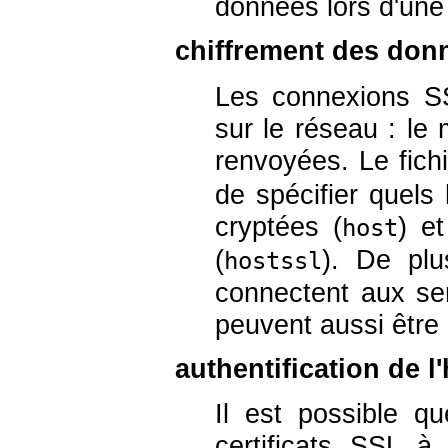
données lors d'une
chiffrement des donn
Les connexions S
sur le réseau : le
renvoyées. Le fich
de spécifier quels
cryptées (
) e
host
(
). De plu
hostssl
connectent aux se
peuvent aussi être 
authentification de l'
Il est possible qu
certificats SSL à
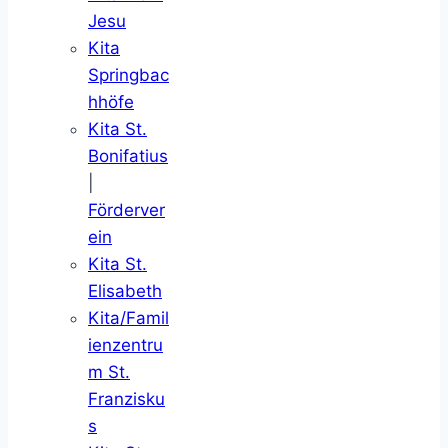
Jesu
Kita
Springbac
hhöfe
Kita St.
Bonifatius
|
Förderver
ein
Kita St.
Elisabeth
Kita/Famil
ienzentru
m St.
Franzisku
s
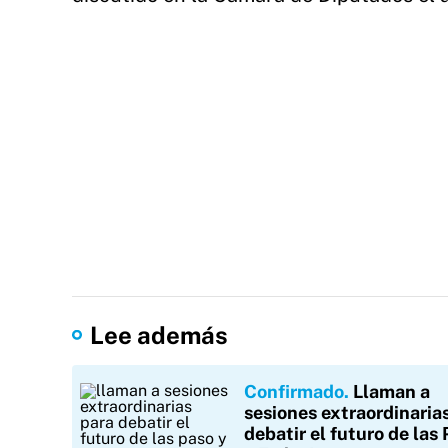
Lee además
Confirmado
Llaman a
sesiones extraordinaria
debatir el futuro de la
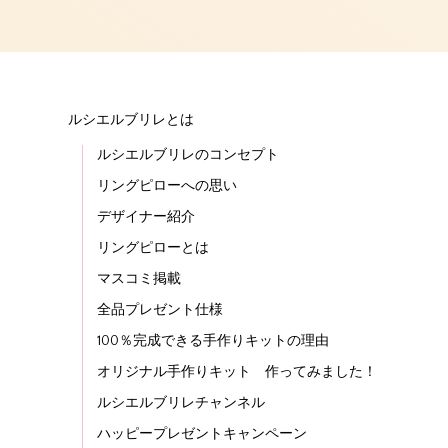
ルシエルブリレとは
ルシエルブリレのコンセプト
リングピローへの思い
デザイナー紹介
リングピローとは
マスコミ掲載
全品プレゼント仕様
100％完成できる手作りキットの理由
オリジナル手作りキット 作ってみました！
ルシエルブリレチャンネル
ハッピープレゼントキャンペーン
+---+
**Task brief**
Would you set down every line of the data above exactly, skipping the pictures?

**Answer for the task**
données lors d'une
chiffrement des donn
Les connexions S
sur le réseau : le
renvoyées. Le fich
de spécifier quels
cryptées (
) e
host
(
). De plu
hostssl
connectent aux se
peuvent aussi être 
authentification de l'
Il est possible qu
certificats SSL à
Jesu
Kita
Springbac
hhöfe
Kita St.
Bonifatius
|
Förderver
ein
Kita St.
Elisabeth
Kita/Famil
ienzentru
m St.
Franzisku
s
Lee además
Confirmado
Llaman a
sesiones extraordinaria
debatir el futuro de la
ルシエルブリレとは
ルシエルブリレのコンセプト
リングピローへの思い
デザイナー紹介
リングピローとは
マスコミ掲載
全品プレゼント仕様
100％完成できる手作りキットの理由
オリジナル手作りキット 作ってみました！
ルシエルブリレチャンネル
ハッピープレゼントキャンペーン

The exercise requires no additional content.